Bu sayfayı yazdır

Velid Canbolat: Her Kilidi Açan Anahtar

Yazan  07 Nisan 2014

Lübnanlı bir akademisyen, 2006’da düzenlenen bir konferansta şu cümleyi sarf etmişti: “Eğer Lübnan’ı anladığınızı düşünüyorsanız, size iyi anlatamamışlar demektir.” Korkarım bu cümlenin öznesi, sadece sizin ve benim gibi sıradan insanları değil, Lübnan politikasının ön saflarında yer alan ana aktörleri de kapsamaktadır.

Yaklaşık bir yıllık kilitlenme ve birçok sonuçsuz müzakerenin ardından, Şubat 2014 itibarıyla nihayet Lübnan’da hükümet kuruldu. Siyasi ve akademik çevrelerdeki tartışmalar doğal olarak, kurulmuş olan hükümetin muhtemel raf ömrü, ne derece güçlü ve fonksiyonel olabileceği gibi konular üzerine odaklanmış durumda. Uzmanların birçoğunun, mevcut hükümetin yapısı itibarıyla önemli kararların ya da yapısal değişikliklerin altına imza atması olasılığının düşük olduğu ve hükümetin esas olarak, en geç Mayıs 2015’te düzenlenmesi öngörülen Cumhurbaşkanlığı seçimlerine odaklanacağı konusunda hemfikir oldukları görülüyor. 

İlerici Sosyalist Parti (İSP) lideri Velid Canbolat’ın da, partisinin yayın organı olan Al Anbaa dergisinde yazdığı haftalık yazısında bu hususun altını net bir şekilde çizdiği görülüyor: “Kabine’nin en önemli görevlerinden biri, Cumhurbaşkanlığı seçimlerinin hukuki ve anayasal süreler dâhilinde gerçekleştirilebilmesi için uygun ortamın yaratılması, böylelikle muhtemel bir güç boşluğunun engellenmesi olacaktır.”
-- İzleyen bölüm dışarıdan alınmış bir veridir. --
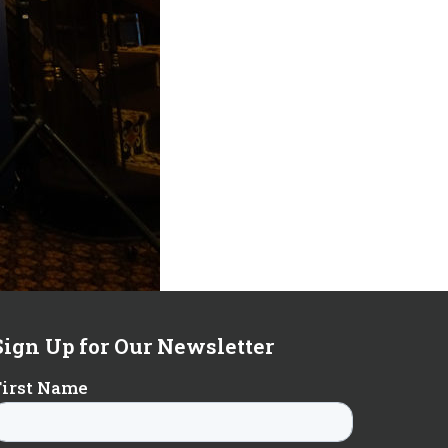
Sign Up for Our Newsletter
Yeni kurulmuş olan hükümete hangi yolun izleneceğini gösteren Canbolat’ın, aynı zamanda hükümetin oluşturulması sürecinde Batı yanlısı 14 Mart İttifakı ile Hizbullah liderliğindeki 8 Mart İttifakı arasındaki müzakerelerde başlıca arabuluculardan biri olduğu gözlenmiştir. Bunun da ötesinde partisi İSP, “Merkez Blok”un bir parçası olarak 24 sandalyeli Kabine’de iki Bakanlık (Tarım ve Sağlık Bakanlıkları) almış, böylelikle Canbolat, Merkez Blok’un diğer iki üyesi olan Cumhurbaşkanı ve Başbakan ile aynı yerde konumlanmıştır. Üç bloğun her birinin (8 Mart, 14 Mart ve Merkez) uhdesinde sekizer bakanlık bulunmaktadır.
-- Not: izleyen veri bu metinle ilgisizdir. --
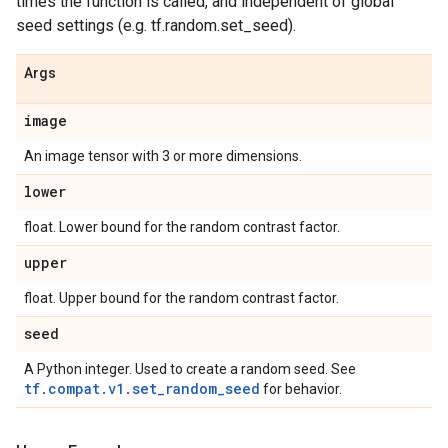
times the function is called, and independent of global
seed settings (e.g. tf.random.set_seed).
Args
image
An image tensor with 3 or more dimensions.
lower
float. Lower bound for the random contrast factor.
upper
float. Upper bound for the random contrast factor.
seed
A Python integer. Used to create a random seed. See
tf.compat.v1.set_random_seed
for behavior.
Lübnan nüfusunun sadece yaklaşık %5’ini temsil eden Dürzi topluluğunun bir lideri -ki Lübnanlı Dürzi grupların Canbolat dışında Talal Aslan gibi başka liderleri de bulunmaktadır- olmasına rağmen Velid Canbolat’ın, daha önce de Lübnan’da hükümetlerin kurulması ya da alaşağı edilmesi süreçlerinin hemen hemen hepsinde önemli bir rol üstlendiği, böylelikle Lübnan politikasının en önemli aktörlerinden biri olduğu izlenmiştir.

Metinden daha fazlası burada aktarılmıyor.